Ora, a reportagem avalia os dados do Programa Internacional de Avaliação de Estudantes (Pisa) divulgados nessa semana. Segundo essa pesquisa, a leitura não está entre as prioridades dos jovens de 15 anos. Em países como o nosso, 46% dos estudantes afirmam que leem apenas para obter as informações que precisam; 41% só leem se forem obrigados (!); e 24% acham que ler é um desperdício de tempo. E para por uma pá de cal sobre o assunto, apenas um terço disse que a leitura é um dos seus hobbies favoritos. Veja que insumo valioso temos aqui. Um repórter hábil e um grupo de especialistas podem transformar esse insumo em produtos acabados revestidos de uma legitimidade incontestável. Será?

Conforme a reportagem, os “especialistas” em educação (?!) e tecnologia preferem confrontar os dados da PISA, argumentando que, na verdade, o jovem de hoje lê muito mais. Eles ponderam que os adolescentes nunca leram tanto – não são só livros que são lidos, mas vídeos, sites, sms, e-mails e outra “gama imensa de informações”. Será que esses especialistas ainda acreditam que Ícaro irá alcançar o sol antes que suas asas derretam? Que importa a quantidade de leitura de tais “informações”? Aquilo que transita em sites, sms, emails etc possui alguma relevância outra que não a simples conversa de nossos avós? Bem, talvez seja isso: agora nós lemos e escrevemos as conversas que antes eram travadas na sala de jantar, nas esquinas, nos pontos de encontro. Sendo assim, o jovem “” mais! - Nonsense!

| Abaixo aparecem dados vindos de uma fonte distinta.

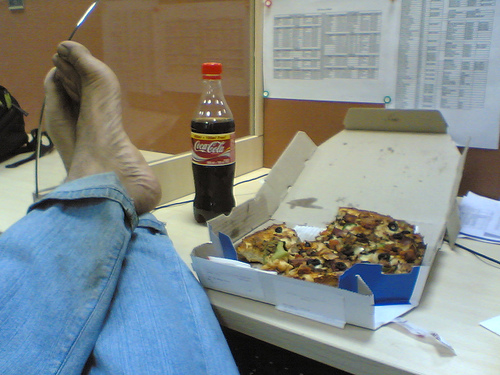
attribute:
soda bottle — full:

Na referida reportagem ainda é possível encontrar outra pérola. Segundo a coordenadora do Núcleo de Pesquisas da Psicologia da Informática (!) da PUC-SP "O adolescente lê e escreve muito, comunica-se muito mais por escrito. As gerações anteriores liam só os livros da escola. Os jovens de hoje não: estão sempre se informando dentro dessa vida social digitalizada”. É preciso perguntar a Doutora: que tipo de informação da vida social digitalizada é essa? Que patrimônio para o conhecimento essa informação oferece? Acaso a Doutora esquece que os livros da escola cumprem uma função propedêutica, enquanto a “vida social digitalizada” cumpre a função de divertimento? Será essa geração capaz de refletir criticamente sobre a realidade?

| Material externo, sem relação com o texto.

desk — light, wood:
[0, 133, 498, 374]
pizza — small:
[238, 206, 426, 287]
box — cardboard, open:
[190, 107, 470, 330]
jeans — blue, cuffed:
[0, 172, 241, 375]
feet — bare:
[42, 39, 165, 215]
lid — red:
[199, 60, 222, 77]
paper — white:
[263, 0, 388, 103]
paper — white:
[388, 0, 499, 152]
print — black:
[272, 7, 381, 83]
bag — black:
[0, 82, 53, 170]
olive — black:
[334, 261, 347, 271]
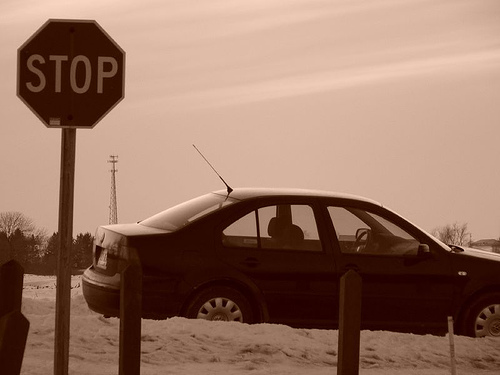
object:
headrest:
[267, 217, 290, 237]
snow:
[0, 269, 500, 375]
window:
[223, 203, 322, 250]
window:
[327, 204, 429, 256]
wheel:
[181, 284, 257, 335]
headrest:
[277, 224, 304, 242]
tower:
[102, 151, 123, 223]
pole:
[49, 127, 78, 372]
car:
[80, 187, 499, 341]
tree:
[427, 220, 474, 248]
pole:
[333, 268, 364, 375]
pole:
[116, 261, 143, 372]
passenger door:
[321, 200, 455, 324]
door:
[214, 197, 340, 321]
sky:
[0, 1, 496, 242]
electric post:
[107, 151, 122, 226]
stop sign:
[15, 17, 126, 131]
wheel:
[457, 292, 498, 337]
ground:
[0, 272, 497, 375]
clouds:
[0, 0, 500, 241]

A reportagem oferece outras pérolas. Um tal pesquisador do Centro de Estudos e Pesquisas em Educação, Cultura e Ação Comunitária opina que “A leitura digital é mais lúdica e interessante porque não é linear e permite uma liberdade multimidiática". Leitura digital? Ora, Senhor Claudemir Viana, não existe no ser humano algo como “leitura digital”. O ser humano lê como sempre leu. Leitura digital é leitura executada por software. Ainda não conheci um ser humano que efetue leitura digital. E o que dizer dessa tal “liberdade multimidiática”? Desde quando fomos privados dessa liberdade em outros tempos que não a era digital? Acaso o teatro, o cinema, o livro, a pintura, a fotografia já não existiam antes como múltiplas mídias? Claro que o acesso agora é convergente no ambiente digital, mas daí a dizer que não havia liberdade é uma falácia de grande magnitude. E o pesquisador vai além. Segundo Viana, trocar SMS com os amigos, postar no Twitter e ver recados no Facebook são atividades mais prazerosas que ler um clássico literário porque dão mais autonomia. Meu caro Viana, responda-me: autonomia ou menos trabalho? Ele mesmo tenta responder, dizendo: "Se cansar do site em que está navegando, é só abrir um outro link. Não precisa mais ler página por página, na ordem. Por isso, o que o jovem está perdendo é a paciência, não a concentração”. Não estaria o jovem perdendo as duas coisas? Não estaria o jovem deixando de se concentrar no conhecimento, porque não encontra mais paciência para apreender conhecimento? O jovem de hoje está, sim, submetido à distração contínua, Viana.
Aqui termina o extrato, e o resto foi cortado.